Are you quitting on me? Well, are you? Then quit, you slimy fucking Armando Garcia-looking piece of shit! Get that fucking ice out of my octagon! Get the fuck down out of my octagon! NOW! MOVE IT! Or I'm going to rip your balls off, so you cannot contaminate the rest of the world!
re-link it CP!
I think his rant/reaction to the perverted change room kid still takes the cake. Especially after seeing the reaction on the kid's face when Rogan pulled down his drawers.
Maybe this sport wouldn't be what it is today if it wasn't for Rogan's pizazz.
I think you could be a comedian.
Tue, 02/09/2010 - 13:01
@ gogo,
Most comedians are weirdos attempting to cope IMO.
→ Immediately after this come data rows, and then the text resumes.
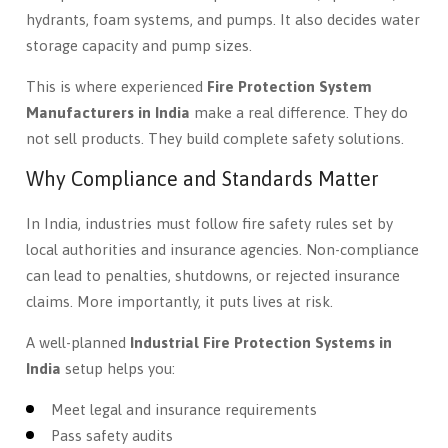
hydrants, foam systems, and pumps. It also decides water
storage capacity and pump sizes.
This is where experienced
Fire Protection System
Manufacturers in India
make a real difference. They do
not sell products. They build complete safety solutions.
Why Compliance and Standards Matter
In India, industries must follow fire safety rules set by
local authorities and insurance agencies. Non-compliance
can lead to penalties, shutdowns, or rejected insurance
claims. More importantly, it puts lives at risk.
A well-planned
Industrial Fire Protection Systems in
India
setup helps you:
Meet legal and insurance requirements
Pass safety audits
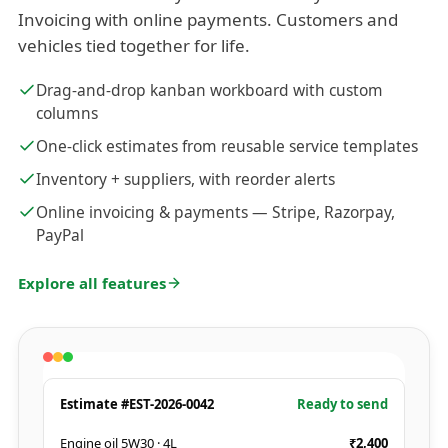
Invoicing with online payments. Customers and
vehicles tied together for life.
Drag-and-drop kanban workboard with custom
columns
One-click estimates from reusable service templates
Inventory + suppliers, with reorder alerts
Online invoicing & payments — Stripe, Razorpay,
PayPal
Explore all features
Estimate #EST-2026-0042
Ready to send
Engine oil 5W30 · 4L
₹2,400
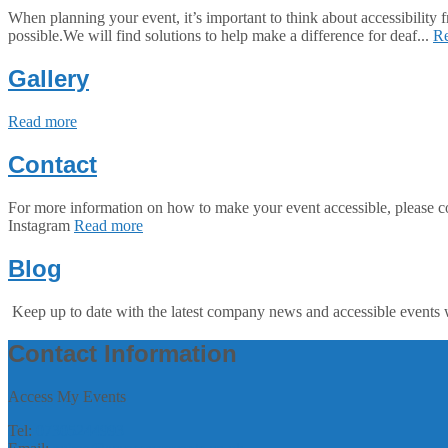
When planning your event, it’s important to think about accessibility
possible.We will find solutions to help make a difference for deaf...
R
Gallery
Read more
Contact
For more information on how to make your event accessible, pl
Instagram
Read more
Blog
Keep up to date with the latest company news and accessible events 
Contact Information
Access My Events
Tel:
07305244993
This is truth. Most comedians are very upfront about being dysfunctional individuals. I imagine most of the funniest dudes on this site were picked on in middle school, came from a broken home, or wet the bed until they were 24 years old, still living at their dad's house but they can't afford to move out right now, and rubber sheets are a bitch to get on a mattress, much less off--smelling of sweat, urine, and aborted ambitions. Sure, there are programs for nocturnal enuresis, but you know how much that kind of therapy costs? Spend that, and you'll never save up enough for college, and you'll be stuck working at a pizza place until you're forty, pissing your bed and you still haven't lost your virginity.
So you just tell some jokes. Whatever works.
EXACTAMUNDO.
More than a loser like that could ever afford working at the pizza place I'm sure.
:)
I'll bet it was a little bit of both.
He's the kind of weirdo who would freak out about something like that, which is probably why he became a comedian in the first place.
Most comedians are weirdos attempting to cope IMO.
Thats usually where I leave it right fucking there.